_Requirement_: Write out every row below word for word, leaving out the pictures.

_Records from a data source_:
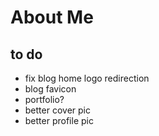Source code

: # About Me

## to do
- fix blog home logo redirection
- blog favicon
- portfolio?
- better cover pic
- better profile pic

_Task response_:
Source code

: # About Me

## to do
- fix blog home logo redirection
- blog favicon
- portfolio?
- better cover pic
- better profile pic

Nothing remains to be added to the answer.